To achieve this, Ericsson’s new radio (NR) Multi-Layer Coordination solution coordinates the network deployment, cell configurations, UE capabilities, and cell load to optimize the network for the services used. In essence, 5G networks use traffic steering to optimize spectrum assets and provide a satisfactory user experience.

What is Traffic Steering?

Traffic steering involves shifting a device between different frequency layers within a specific geographic area to achieve a specific objective, typically maximizing user throughput. It may also serve other objectives, such as enabling a particular service that is only available through certain carriers.

In contrast, mobility pertains to maintaining device connectivity, preventing dropped calls, and ensuring continuous coverage while moving across different geographic areas, such as walking a dog while on a phone call. Traffic steering optimizes the user experience in such scenarios.

Notably, traffic steering is a vendor-specific solution without any standardization defined by the Third Generation Partnership Project (3GPP), allowing vendors to employ creative techniques to enhance the user experience. While traffic steering is present in 4G networks, its implementation in 5G is more intricate, driven by several factors.

5G standalone (SA) networks offer higher speeds, lower latency, and greater reliability than their non-standalone counterparts. However, the full potential of 5G SA can only be realized with advanced traffic steering capabilities.

How can advanced traffic steering improve network performance and user experience?

Essentially, advanced traffic steering allows the network to dynamically allocate radio resources to different users and applications based on their specific needs. This is done by using intelligent algorithms that take into account various factors such as network congestion, user location, and application requirements. For instance, it can be used to prioritize critical applications such as emergency services, or to ensure that high-bandwidth applications like video streaming receive the necessary resources to provide a smooth viewing experience.

The Complications of Advanced Traffic Steering

Optimizing 5G network performance and spectrum utilization is complicated due to the diversity of cells, devices, and services. The frequency bands in 5G networks are diverse, making it necessary to select the most appropriate cells for each user equipment (UE) based on multiple cells or sets of cells. Additionally, UEs and services have different requirements, with some needing higher capacity and throughput while others prioritize low latency and energy consumption. 

The rise of Fixed Wireless Access and emerging technologies like augmented and virtual reality further complicates matters. Carrier aggregation allows for combining primary and secondary cells to increase capacity or coverage. However, finding the best UE configuration for each network deployment can be complex due to the many possible combinations.
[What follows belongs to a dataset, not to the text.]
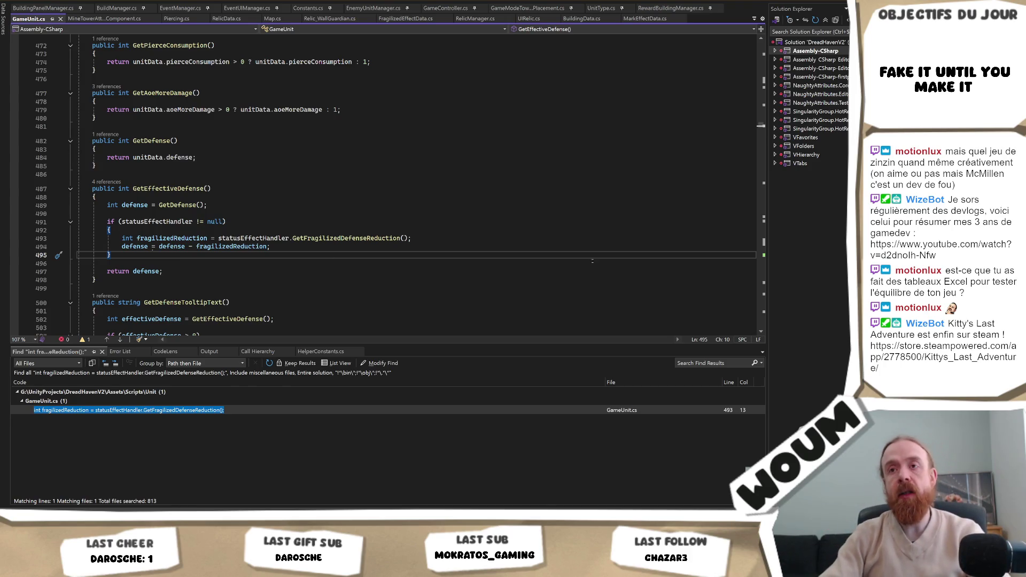
pyautogui.click(478, 248)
Load distribution is also important to ensure balanced cell utilization and improve device throughput. Ultimately, flexible and agile traffic steering is necessary to address the constantly changing needs of 5G networks.

Ericsson’s Traffic Steering Solution

Ericsson’s solution, called NR Multi-Layer Coordination for 5G Standalone (SA), will be used to address the complexities of 5G networks as discussed earlier. The solution includes an advanced Traffic Steering function that optimizes network performance and spectrum utilization. It is built upon an advanced selection algorithm that considers input parameters and optimization objectives to deliver the best possible UE configuration. The process involves three steps:

Step 1: Initial Input Parameters

The solution considers four initial input parameters – UE capabilities, UE group, network topology, and load. Coverage information is also considered where possible to exclude cells that are not in coverage. With the Ericsson framework, communications service providers (CSPs) can define different UE groups. They can also apply different traffic steering behaviors to observe the results of each group. For instance, they can specify which frequencies a device is allowed to use for different services such as FWA or Voice over NR.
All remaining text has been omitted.